There is a debate about which measure (absolute or relative) to use to evaluate progress towards reducing health disparities. Measuring the absolute disparity and the size of the two population groups provide a method to estimate the population health burden of disparities between the two groups (Harper & Lynch). Since relative disparity is scale invariant, relative disparities could be used to compare disparities of health outcomes that were measured on different scales (Harper et al., 2008b). Keppel (2007) listed the ten largest health disparities for five US racial and ethnic groups by ranking the relative disparities for Healthy People 2010 objectives. However, Harper et al. pointed out that coronary heart disease and stroke mortality, which account for large reductions in life expectancy if these diseases were eliminated were not in this list (Harper et al., 2008b; Wong et al., 2002). On the other hand, it is important to use relative disparities in measuring Healthy People 2010 objectives because the overarching goal of the Healthy People 2010 initiative is to eliminate, not just reduce, health disparities.
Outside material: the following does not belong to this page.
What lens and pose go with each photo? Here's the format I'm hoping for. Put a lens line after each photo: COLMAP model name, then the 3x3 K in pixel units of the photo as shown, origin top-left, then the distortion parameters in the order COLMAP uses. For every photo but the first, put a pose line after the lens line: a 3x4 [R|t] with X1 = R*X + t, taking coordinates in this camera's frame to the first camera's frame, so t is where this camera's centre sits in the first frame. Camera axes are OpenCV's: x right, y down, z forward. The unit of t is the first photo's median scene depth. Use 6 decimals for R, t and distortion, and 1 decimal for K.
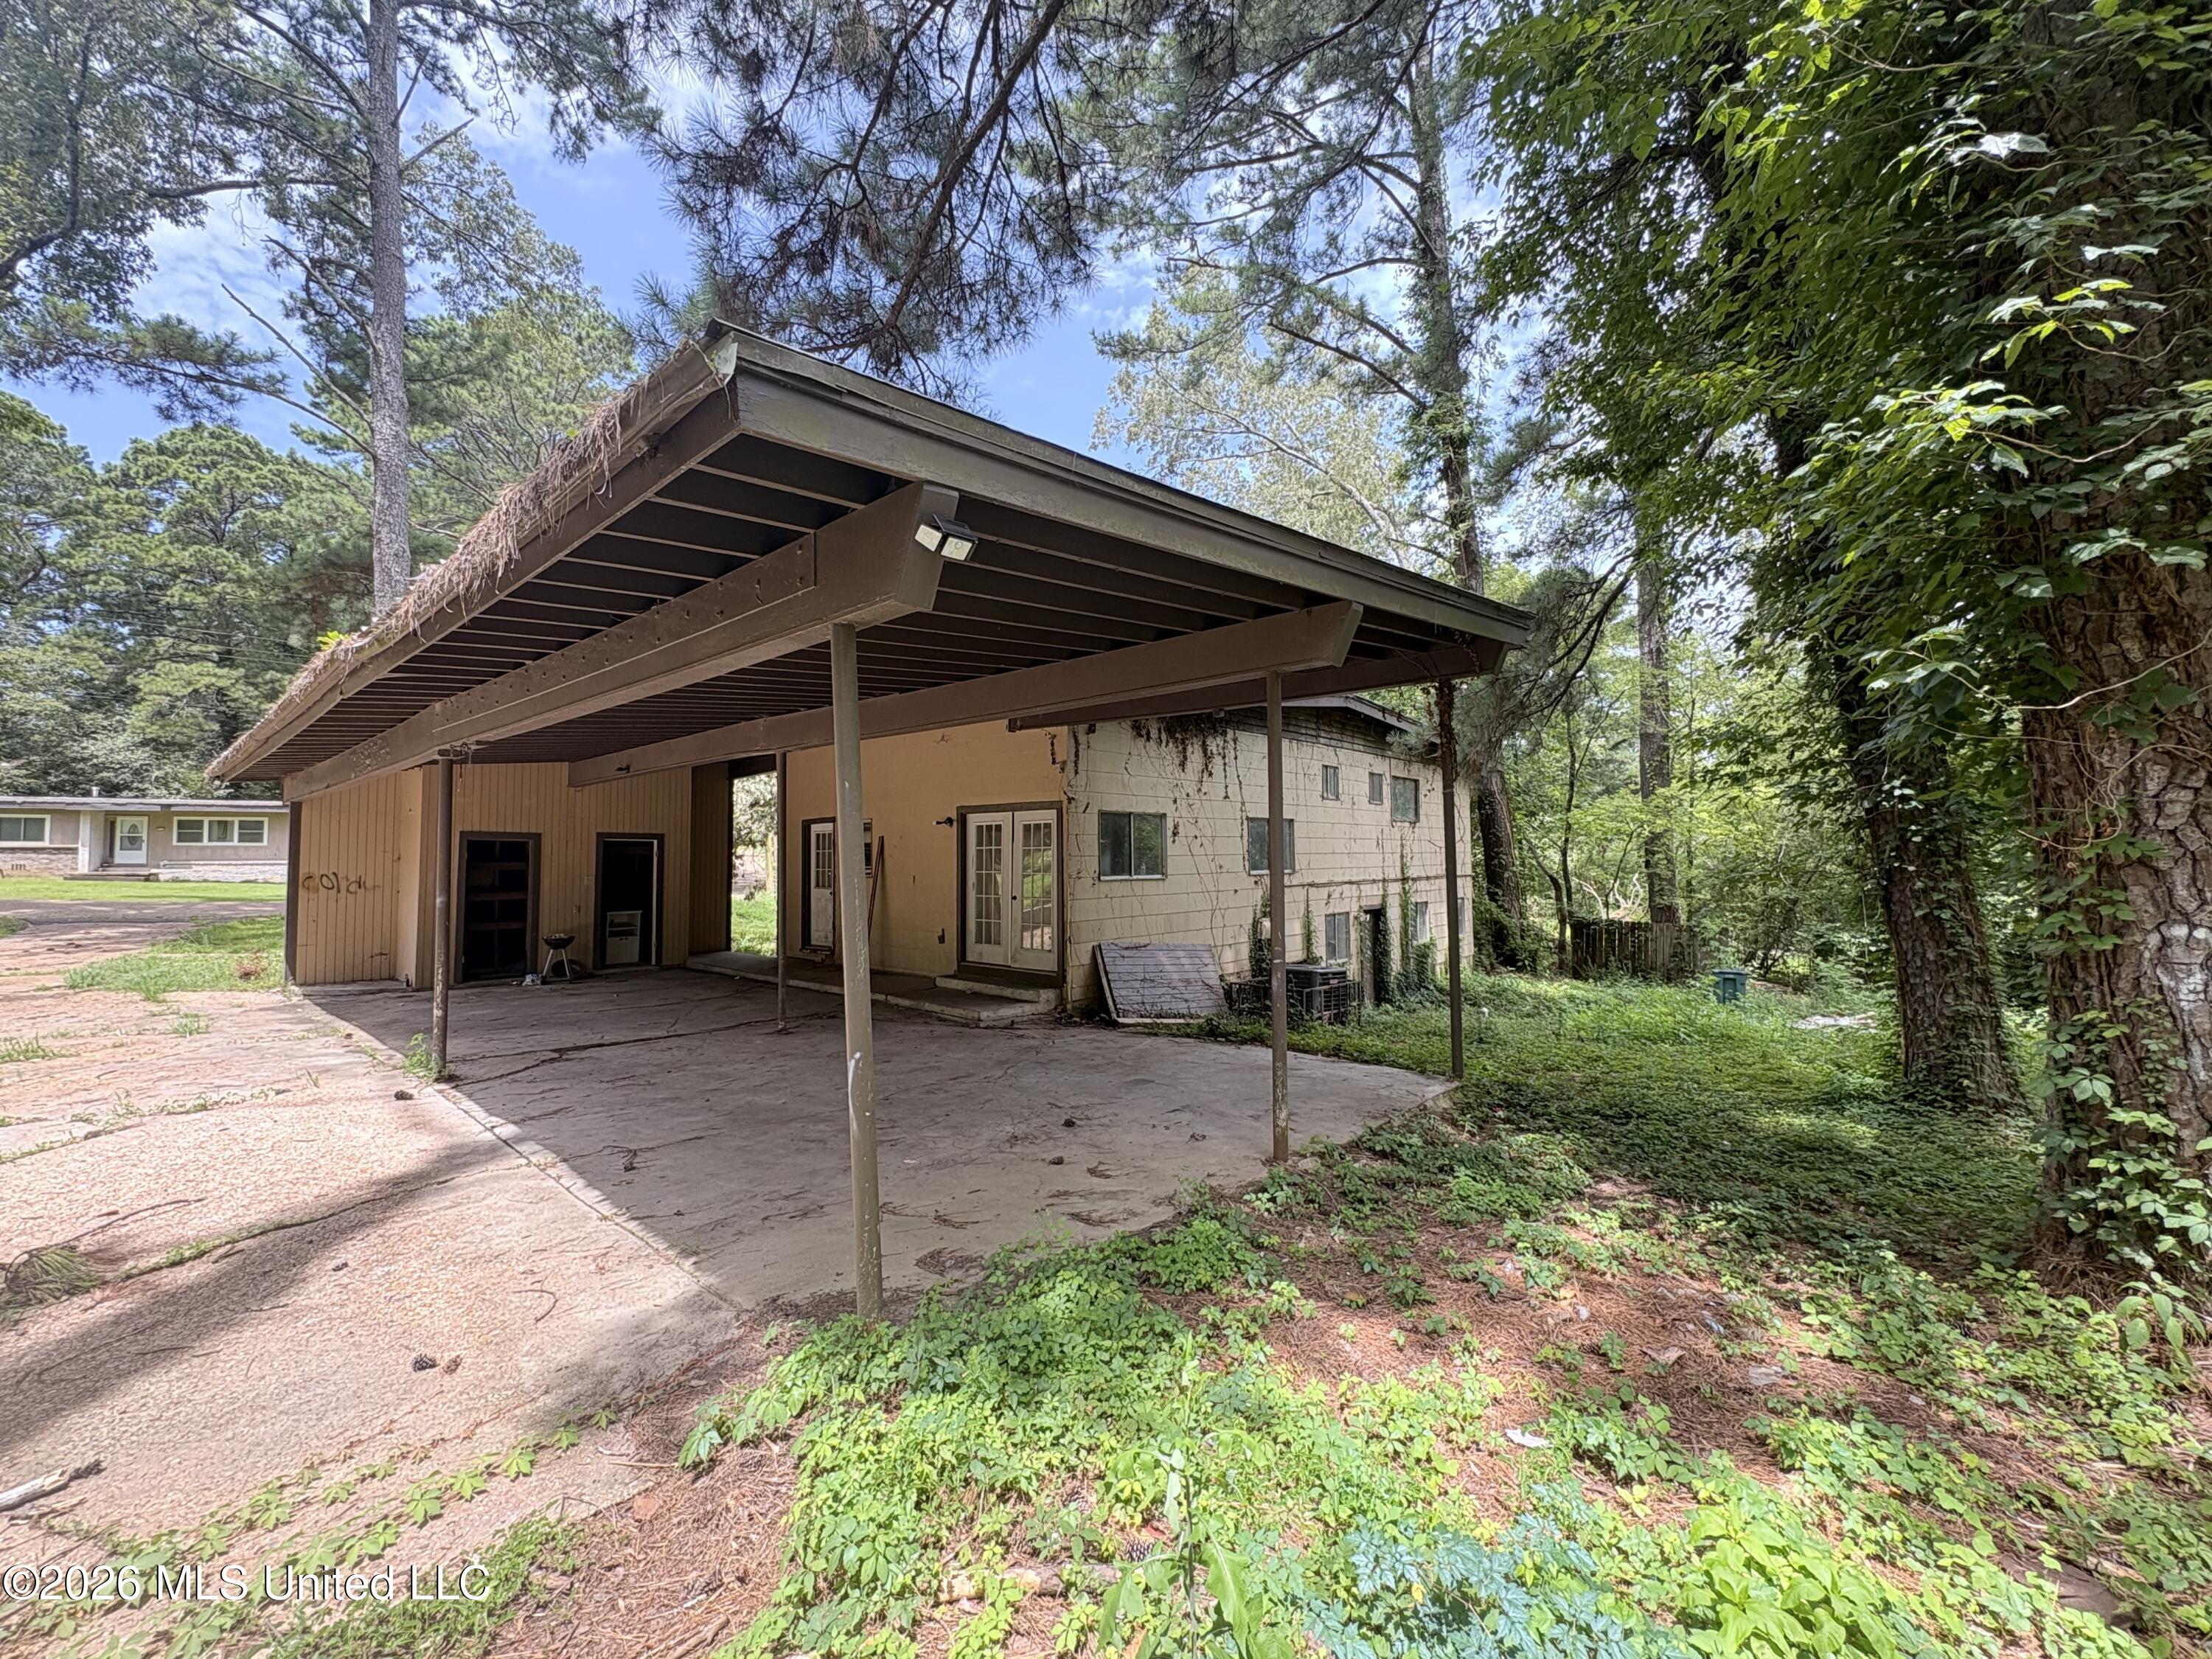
lens RADIAL K [[891.4, 0, 1106.0], [0, 891.4, 829.5], [0, 0, 1]] dist [-0.000363, -0.000020]
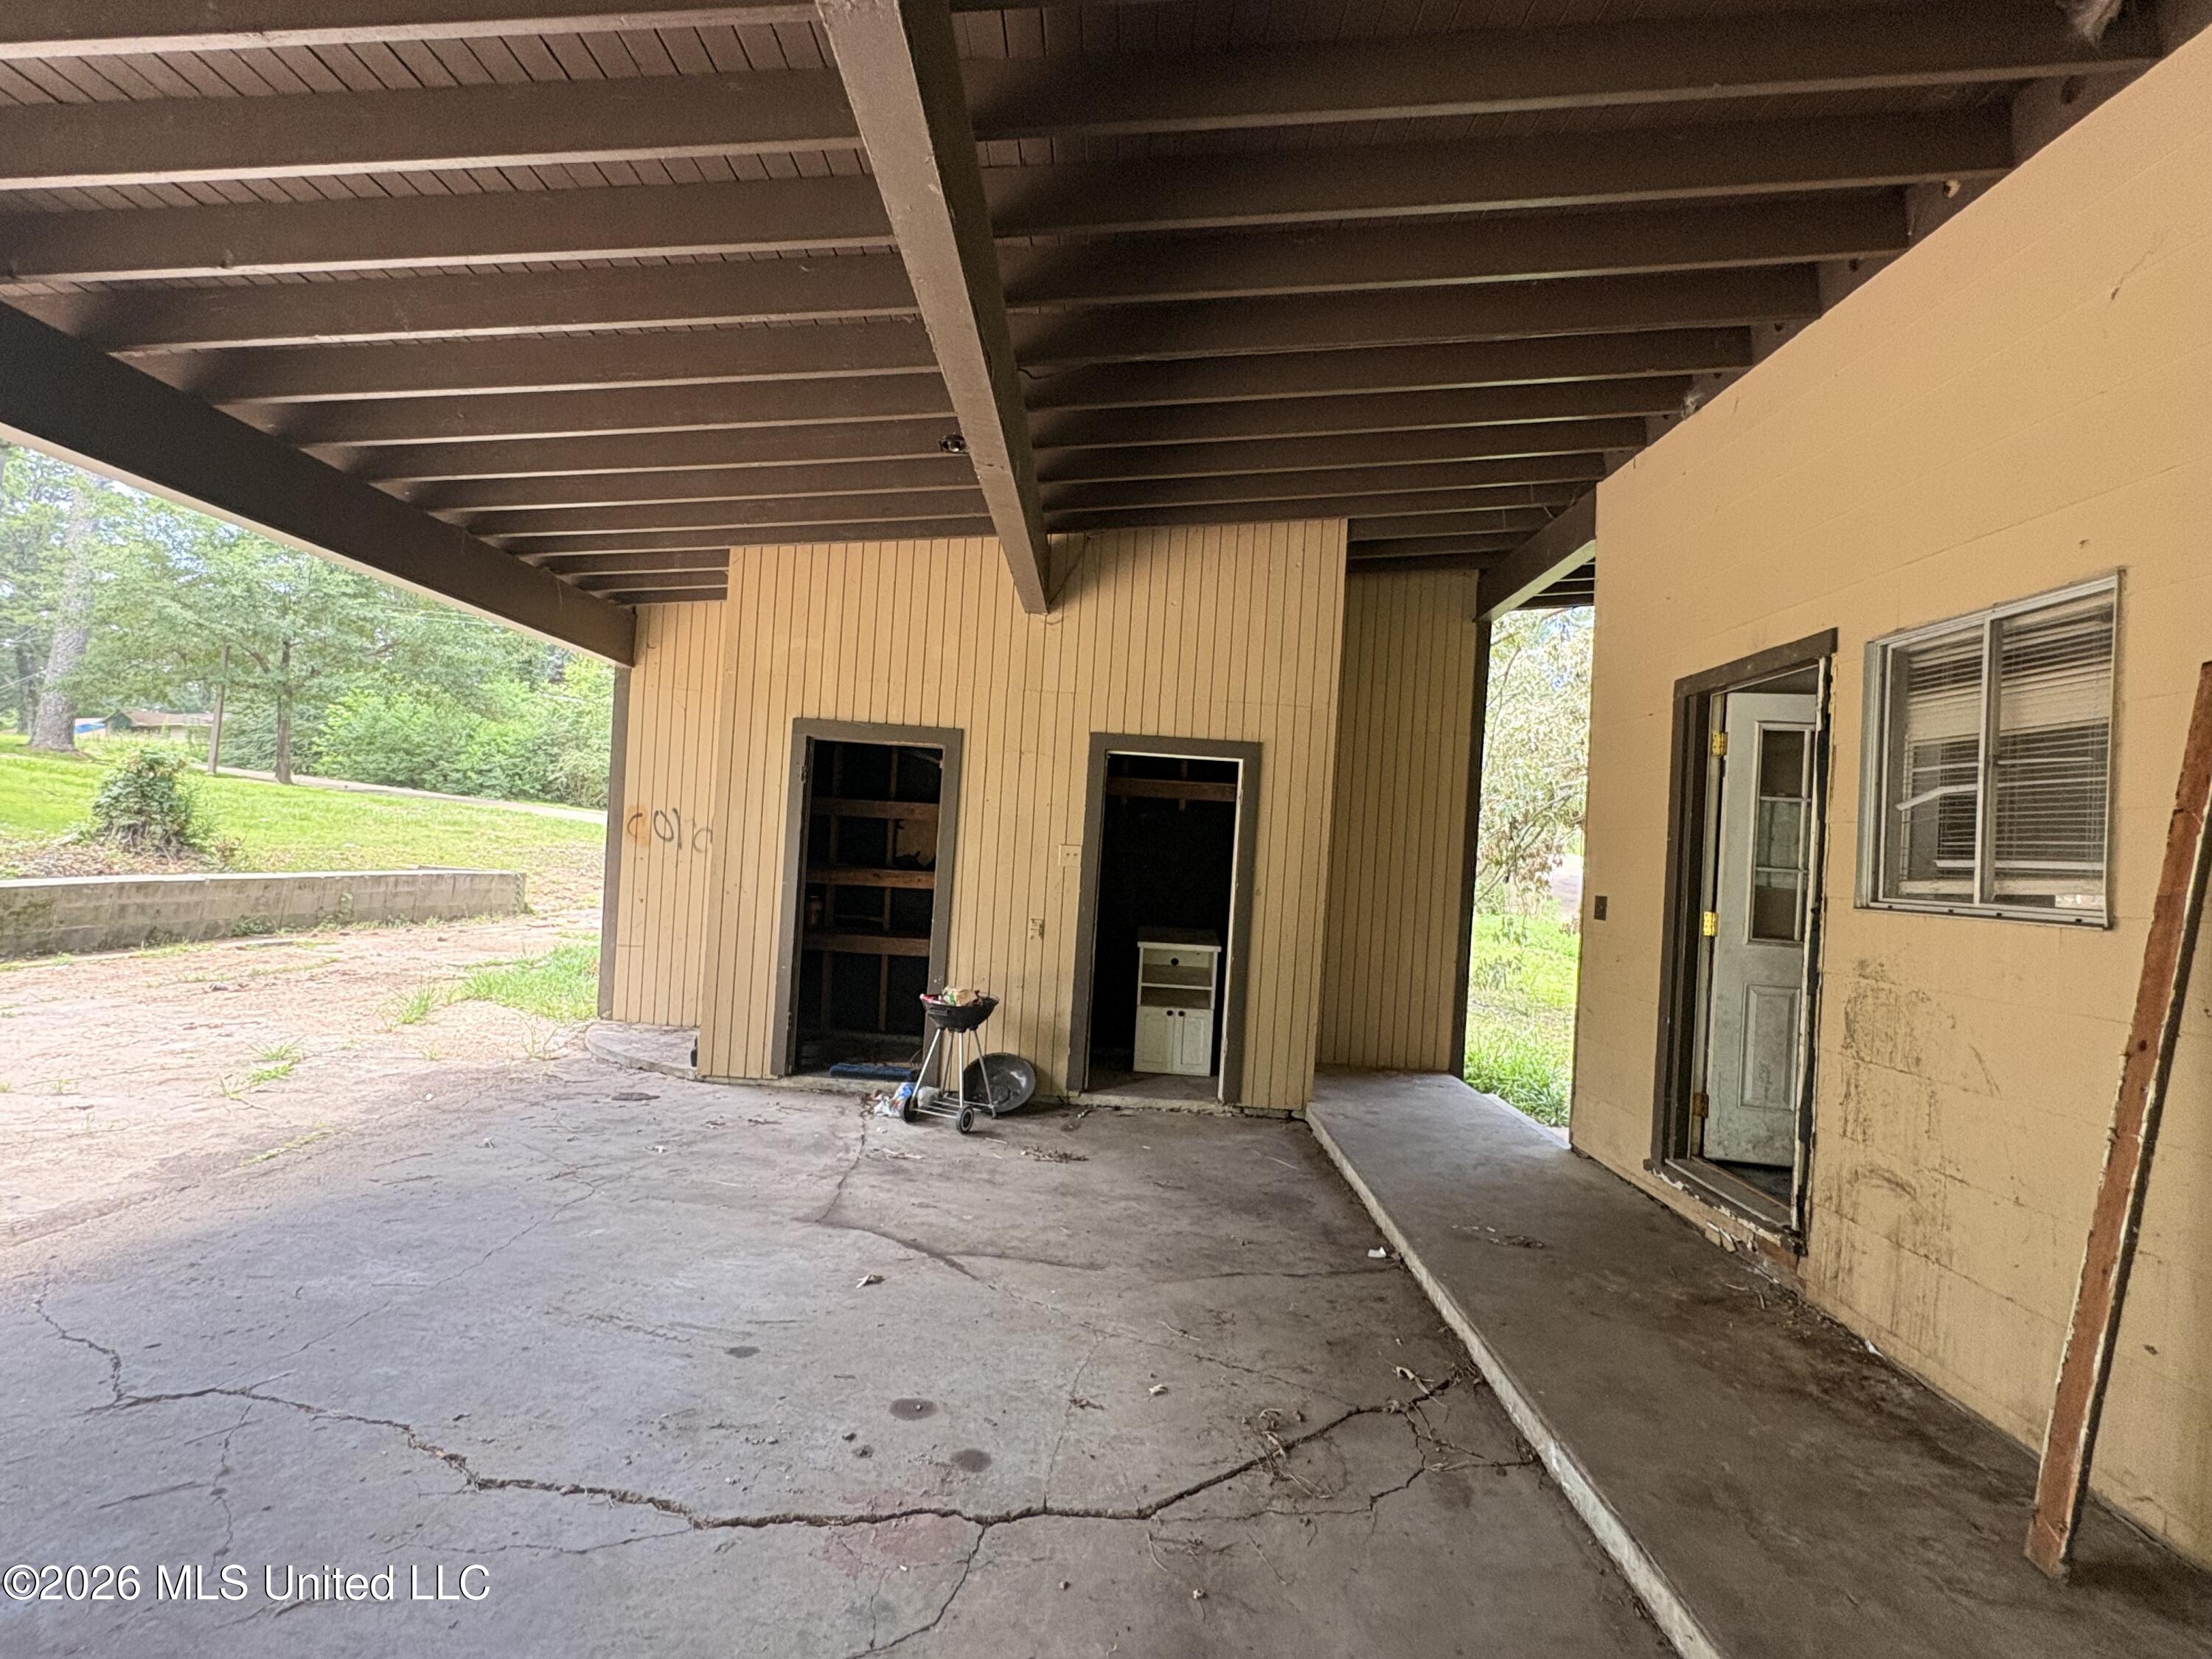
lens RADIAL K [[1038.4, 0, 1106.0], [0, 1038.4, 829.5], [0, 0, 1]] dist [-0.003445, -0.001120]
pose [[0.654443, 0.035287, -0.755288, -0.233416], [-0.035342, 0.999246, 0.016061, 0.037377], [0.755285, 0.016182, 0.655197, 0.714886]]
Our results imply that a reduction in absolute disparities even without a reduction in relative disparities still remains an indicator of progress towards reduction of disparities when prevalence of disease declines in both populations.
Other authors have pointed out that the measurement of health inequality should not only be value neutral, but should also be considered using implicit value judgements that reflects values based on the context of fairness and social acceptance (Harper et al., 2010; Asada, 2010). Kjellsson, Gerdtham & Petrie (2015) showed that for bounded variables representing health outcomes, data can be represented as attainments or shortfalls. The authors discussed two different relative measures, attainment-relative measure and shortfall-relative measure, and these two measures could have different values. They also recommended on choosing between an attainment-relative, absolute, or shortfall-relative measure based on a value judgement.
The trends for absolute disparity and relative disparity between two population groups could move in opposite directions when the prevalence of disease in each population either increases or decreases simultaneously. When using these two disparity measures to analyze trends in disparity, the trends can be expected to move in opposite directions when the prevalence of disease in the advantaged group is very much lower relative to the prevalence of disease in the disadvantaged group. When prevalence increases in both population groups, there are three possible scenarios:
Both absolute disparity and relative disparity increase.
Absolute disparity increases but relative disparity declines. The increase in absolute disparity is not large enough to also increase relative disparity.
Absolute disparity declines. This implies that relative disparity also declines.
When prevalence declines in both population groups, the three possible scenarios are given below:
Absolute disparity increases. This implies that relative disparity also increases and this is a situation we have to avoid when the overall population health improves.
Absolute disparity declines but relative disparity increases. This is a situation that can be considered to reflect some progress towards reducing disparities, but the reduction in absolute disparity is not large enough to also reduce relative disparity.
Both absolute and relative disparities decline. This is the best scenario in that it not only shows progress towards reduction in disparities but, assuming the pattern will continue into the future, it also shows progress towards the elimination of disparities.
When evaluating interventions to reduce health disparities, it is important to consider both the absolute and relative disparity measures and all the scenarios discussed in this paper. Absolute measures may be most useful when the purpose of the evaluation is to assess progress towards reduction of disparity i.e., the magnitude of the disparity is decreasing. Whereas, the relative measure may have greater utility when the purpose of the evaluation is to determine whether a disparity is being eliminated.